Queenie by Alice Munro

Written in 1998, nearly 50 years after the Canadian born writer published her first short story, Queenie looks into the why and wherefore of the protagonist’s puzzling and surprising behaviour. Awarded the Nobel Prize for Literature in 2013, Munro’s character complexity is artfully created in this seemingly simple but tragic story. The Queenie of the title is half-sister to the narrator, Chrissy, and whilst this tale gives us a little of their background, it is mostly concerned with their relationships.

Opening with her father’s exhortation to Chrissy to be kind to the new sister she’s about to meet, we quickly learn that he is out of touch on many levels. Although this is not Queenie’s own father, perhaps this early establishment of lack of awareness and care explains her subsequent choices. There is a sense in the story that this sort of disconnection is associated with a male assumption of hierarchy over women and children. The patriarchs and husbands have no apparent need to try and understand them or be sympathetic.

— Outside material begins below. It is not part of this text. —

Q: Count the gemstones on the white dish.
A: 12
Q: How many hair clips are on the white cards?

The naivety of both girls lays them wide open to potential damage, but in fact Chrissy is able to accurately describe her music teacher’s dominating behaviour in class (children are often the best judges of abusive behaviour if allowed to express it). Again, much later, on meeting Stan’s friend she has immediate insight. Queenie, on the other hand, has more personal knowledge of the neighbour through helping out in his home as a child so we, like her family are taken aback, and can only assume that this was enough to persuade her to trust the much older man.

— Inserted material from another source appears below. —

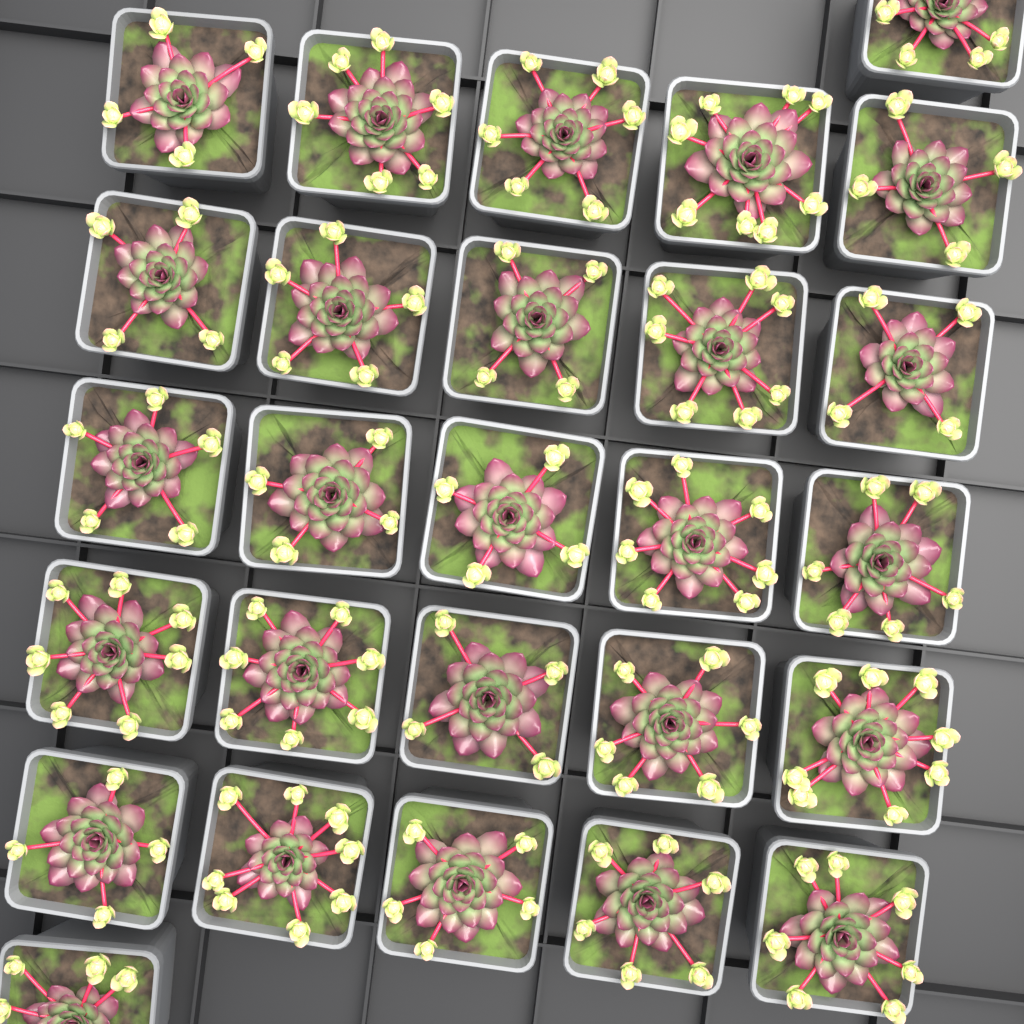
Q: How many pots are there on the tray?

Munro creates palpable dread and fear – not least with Queenie’s phrase, ‘Stan wouldn’t like it’. Immediately we know we are in the vicinity of male to female mental abuse. It isn’t horrific because there are touching moments between the two girls, both as children and later. A feature of Munro’s work is the moving back and forth from past to present, and the account of Stan’s former wife’s respiratory illness gives us an unconscious warning of a chilling scene in the second half.

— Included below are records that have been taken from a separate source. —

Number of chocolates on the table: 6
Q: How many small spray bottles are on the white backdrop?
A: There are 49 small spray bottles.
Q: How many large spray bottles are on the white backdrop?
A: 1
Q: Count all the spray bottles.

The domestic and interpersonal detail is easily read and enlightening: Queenie distractedly forgetting to pour the water into the teapot and lifting her clothes to hide the letter; Chrissy seeing the cinema foyer and instantaneously realising why Queenie has died her hair black.

A tale of growing up, there is sadness and human regret – that familiar sense you often get in short stories of characters knowing something isn’t right, or even not wanting it to happen, but seeming to be unable unable to either muster the energy or the courage to alter the outcome.